> _WHAT IS BEING ASKED_
Pictures are to be omitted, and every entry below is to be restated exactly.

> _THE DATA_
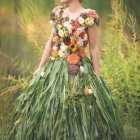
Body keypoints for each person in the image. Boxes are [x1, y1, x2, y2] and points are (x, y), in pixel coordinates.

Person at [4, 0, 125, 140]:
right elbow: (50, 43)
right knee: (53, 99)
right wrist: (40, 67)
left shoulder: (88, 16)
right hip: (55, 66)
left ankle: (81, 133)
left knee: (78, 101)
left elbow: (94, 49)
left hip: (80, 67)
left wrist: (96, 77)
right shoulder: (58, 13)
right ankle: (50, 132)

> _SOLUTION TO THE PROBLEM_
Body keypoints for each person in the image. Boxes are [x1, y1, x2, y2] and points are (x, y), in pixel coordinates.

Person at [4, 0, 125, 140]:
right elbow: (50, 43)
right knee: (53, 99)
right wrist: (40, 67)
left shoulder: (88, 16)
right hip: (55, 66)
left ankle: (81, 133)
left knee: (78, 101)
left elbow: (94, 49)
left hip: (80, 67)
left wrist: (96, 77)
right shoulder: (58, 13)
right ankle: (50, 132)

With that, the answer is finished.